Another “crowdfunding” vehicle arising from the federal JOBS Act of 2012, was the creation of Rule 506(c) which allowed for “accredited crowdfunding” as an alternative to the “old-fashioned” Rule 506 private placement exemption that accounts for the vast majority of private securities offerings. Rule 506(c) allows an issuer to raise an unlimited amount of money, from an unlimited number of investors, through “generally solicitation” (i.e. publicly advertising) its private securities offering, which historically has been prohibited under federal and state securities laws. A key condition, however, is that the issuer must verify that each investor is accredited.  This means that the issuer must actually verify the issuer is “accredited” by obtaining tax returns, bank statements, the opinion of counsel or an accountant or other method by which the issuer can actually establish accredited status. The SEC Rule 501 definition of “accredited investor” includes individuals who have made $200,000 over the prior two years ($300,000 with spouse), or have a net worth of $1 million, excluding the value of the individual’s primary residence. The definition also sets forth multiple institutional investors who will meet the definition, as well. While this is a new area of the law that has been showing promise, the risk involved is that the admission of even one unaccredited investor will disqualify the issuer from relying on Rule 506(c), but will leave it without another private offering exemption to claim if it has engaged in any general solicitation in connection with the offering

Q: You can always do it the old fashioned way, right?

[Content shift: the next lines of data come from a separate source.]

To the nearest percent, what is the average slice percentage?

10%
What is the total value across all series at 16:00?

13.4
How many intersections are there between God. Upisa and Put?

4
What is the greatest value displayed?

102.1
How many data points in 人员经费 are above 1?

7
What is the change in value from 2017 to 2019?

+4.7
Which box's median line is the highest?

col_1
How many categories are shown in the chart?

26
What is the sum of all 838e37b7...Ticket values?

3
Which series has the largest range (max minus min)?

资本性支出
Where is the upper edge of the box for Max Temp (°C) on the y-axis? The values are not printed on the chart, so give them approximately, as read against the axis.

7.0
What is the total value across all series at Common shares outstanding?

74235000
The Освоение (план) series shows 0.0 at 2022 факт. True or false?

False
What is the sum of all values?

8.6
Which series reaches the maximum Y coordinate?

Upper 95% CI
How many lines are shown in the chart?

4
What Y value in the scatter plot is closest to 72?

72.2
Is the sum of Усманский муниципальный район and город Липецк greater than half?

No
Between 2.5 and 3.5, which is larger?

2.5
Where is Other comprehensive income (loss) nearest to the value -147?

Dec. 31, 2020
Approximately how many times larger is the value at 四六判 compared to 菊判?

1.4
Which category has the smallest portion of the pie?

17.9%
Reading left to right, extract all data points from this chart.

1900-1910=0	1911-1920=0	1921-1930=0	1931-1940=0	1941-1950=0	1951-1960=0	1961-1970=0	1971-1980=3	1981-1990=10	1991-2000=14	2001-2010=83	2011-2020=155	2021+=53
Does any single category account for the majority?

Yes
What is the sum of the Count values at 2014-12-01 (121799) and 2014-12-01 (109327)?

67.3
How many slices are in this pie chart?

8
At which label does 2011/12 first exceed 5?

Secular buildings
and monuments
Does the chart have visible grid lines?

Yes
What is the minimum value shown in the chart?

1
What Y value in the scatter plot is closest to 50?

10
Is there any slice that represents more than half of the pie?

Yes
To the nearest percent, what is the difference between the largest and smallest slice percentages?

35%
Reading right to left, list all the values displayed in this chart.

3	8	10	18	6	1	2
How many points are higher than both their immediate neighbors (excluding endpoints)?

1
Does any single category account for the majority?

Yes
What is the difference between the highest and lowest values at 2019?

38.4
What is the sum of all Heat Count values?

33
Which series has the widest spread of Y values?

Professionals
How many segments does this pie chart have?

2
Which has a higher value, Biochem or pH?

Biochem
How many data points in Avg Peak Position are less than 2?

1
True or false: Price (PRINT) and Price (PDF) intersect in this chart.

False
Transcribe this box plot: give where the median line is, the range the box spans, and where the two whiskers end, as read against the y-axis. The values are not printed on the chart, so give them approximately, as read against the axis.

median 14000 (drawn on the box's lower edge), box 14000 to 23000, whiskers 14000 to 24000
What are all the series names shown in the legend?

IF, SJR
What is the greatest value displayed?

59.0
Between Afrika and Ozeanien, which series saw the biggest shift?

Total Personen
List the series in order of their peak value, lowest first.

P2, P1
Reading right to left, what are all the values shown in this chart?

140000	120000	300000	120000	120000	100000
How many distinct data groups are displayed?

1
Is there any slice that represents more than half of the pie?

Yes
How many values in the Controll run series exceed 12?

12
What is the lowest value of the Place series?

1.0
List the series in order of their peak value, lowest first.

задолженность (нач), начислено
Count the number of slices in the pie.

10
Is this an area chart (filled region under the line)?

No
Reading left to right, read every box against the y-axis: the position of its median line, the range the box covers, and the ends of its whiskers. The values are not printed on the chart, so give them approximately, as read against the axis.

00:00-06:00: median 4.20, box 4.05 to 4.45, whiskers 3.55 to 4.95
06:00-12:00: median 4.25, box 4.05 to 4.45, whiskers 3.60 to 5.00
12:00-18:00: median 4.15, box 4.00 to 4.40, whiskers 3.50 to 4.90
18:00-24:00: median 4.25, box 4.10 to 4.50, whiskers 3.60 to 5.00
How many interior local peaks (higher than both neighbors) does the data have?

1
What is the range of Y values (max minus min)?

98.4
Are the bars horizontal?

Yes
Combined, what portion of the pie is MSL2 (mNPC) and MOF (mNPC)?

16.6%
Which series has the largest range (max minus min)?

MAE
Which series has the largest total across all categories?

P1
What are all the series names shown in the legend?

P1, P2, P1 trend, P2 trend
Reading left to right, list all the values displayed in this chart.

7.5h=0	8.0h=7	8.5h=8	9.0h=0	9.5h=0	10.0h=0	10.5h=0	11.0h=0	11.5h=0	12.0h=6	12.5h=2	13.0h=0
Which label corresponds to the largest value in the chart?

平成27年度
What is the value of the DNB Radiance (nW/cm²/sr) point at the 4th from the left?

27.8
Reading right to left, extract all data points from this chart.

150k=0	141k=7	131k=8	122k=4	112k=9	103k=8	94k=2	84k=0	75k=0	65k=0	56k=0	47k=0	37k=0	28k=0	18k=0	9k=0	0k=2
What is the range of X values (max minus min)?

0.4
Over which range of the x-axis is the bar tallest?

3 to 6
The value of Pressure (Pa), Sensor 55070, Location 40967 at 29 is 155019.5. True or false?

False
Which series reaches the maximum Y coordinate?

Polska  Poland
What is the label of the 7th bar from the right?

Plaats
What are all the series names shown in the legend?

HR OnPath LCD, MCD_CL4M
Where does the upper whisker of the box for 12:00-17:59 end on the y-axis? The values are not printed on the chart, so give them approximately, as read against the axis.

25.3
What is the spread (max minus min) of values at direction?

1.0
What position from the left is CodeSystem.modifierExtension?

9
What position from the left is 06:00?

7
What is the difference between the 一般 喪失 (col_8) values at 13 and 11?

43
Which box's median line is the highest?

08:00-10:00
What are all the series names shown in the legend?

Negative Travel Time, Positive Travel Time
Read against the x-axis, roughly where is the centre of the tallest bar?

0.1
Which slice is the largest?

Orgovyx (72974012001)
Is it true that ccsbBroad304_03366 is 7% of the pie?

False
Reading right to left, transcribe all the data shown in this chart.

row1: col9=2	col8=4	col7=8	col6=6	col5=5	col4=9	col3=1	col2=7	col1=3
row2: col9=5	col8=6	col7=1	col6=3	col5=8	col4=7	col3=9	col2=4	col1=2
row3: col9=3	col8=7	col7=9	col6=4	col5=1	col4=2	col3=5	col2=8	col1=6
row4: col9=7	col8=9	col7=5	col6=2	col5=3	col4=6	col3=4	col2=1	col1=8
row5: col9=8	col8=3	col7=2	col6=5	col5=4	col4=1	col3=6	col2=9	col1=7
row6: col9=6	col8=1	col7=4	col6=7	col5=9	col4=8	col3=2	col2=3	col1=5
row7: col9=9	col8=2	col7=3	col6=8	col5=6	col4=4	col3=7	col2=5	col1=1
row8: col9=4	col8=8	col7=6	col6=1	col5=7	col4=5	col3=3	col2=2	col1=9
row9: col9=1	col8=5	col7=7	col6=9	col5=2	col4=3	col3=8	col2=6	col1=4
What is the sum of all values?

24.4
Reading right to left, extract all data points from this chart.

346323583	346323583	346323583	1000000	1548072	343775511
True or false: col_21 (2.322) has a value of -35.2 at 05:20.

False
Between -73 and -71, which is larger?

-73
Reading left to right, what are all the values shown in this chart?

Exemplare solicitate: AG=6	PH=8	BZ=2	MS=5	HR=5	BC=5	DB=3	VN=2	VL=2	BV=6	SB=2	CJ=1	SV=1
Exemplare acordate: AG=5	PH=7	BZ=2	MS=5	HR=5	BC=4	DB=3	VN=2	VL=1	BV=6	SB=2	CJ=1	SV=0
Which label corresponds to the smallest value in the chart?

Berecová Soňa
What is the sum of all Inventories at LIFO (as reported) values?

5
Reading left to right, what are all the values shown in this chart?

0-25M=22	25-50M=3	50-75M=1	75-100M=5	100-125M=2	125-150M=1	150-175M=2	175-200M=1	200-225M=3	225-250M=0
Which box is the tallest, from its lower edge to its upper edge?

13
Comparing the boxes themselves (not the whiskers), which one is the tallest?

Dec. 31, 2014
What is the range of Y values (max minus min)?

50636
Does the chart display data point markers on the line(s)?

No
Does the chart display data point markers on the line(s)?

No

In creating these new crowdfunding exemptions (crowdfunding rules, Regulation A+, Rule 506(c)), Congress and the SEC have left in place the “old-fashioned” 506(b) exemption, which remains the primary way by which issuers conduct private securities offerings. Rule 506(b) allows for issuer’s to raise an unlimited amount of money, from an unlimited number of accredited investors, so long as no “general solicitation” is conducted in connection with the offering, and that each investor has a substantive, pre-existing relationship with the issuer or person offering the securities of its behalf. A key feature here (and in 506(c)) is that the disclosure required to be provided about the issuer in connection with the offering is relaxed for sales to accredited investors. As such, most 506(b) offerings are only sold to accredited investors (even though the Rule allows for the sale of up to 35 non-accredited investors), as the sale to any unaccredited investors requires significantly heightened disclosure to such investors, which can be costly and burdensome to provide, and may increase the exposure of an issuer to liability under federal and state securities acts.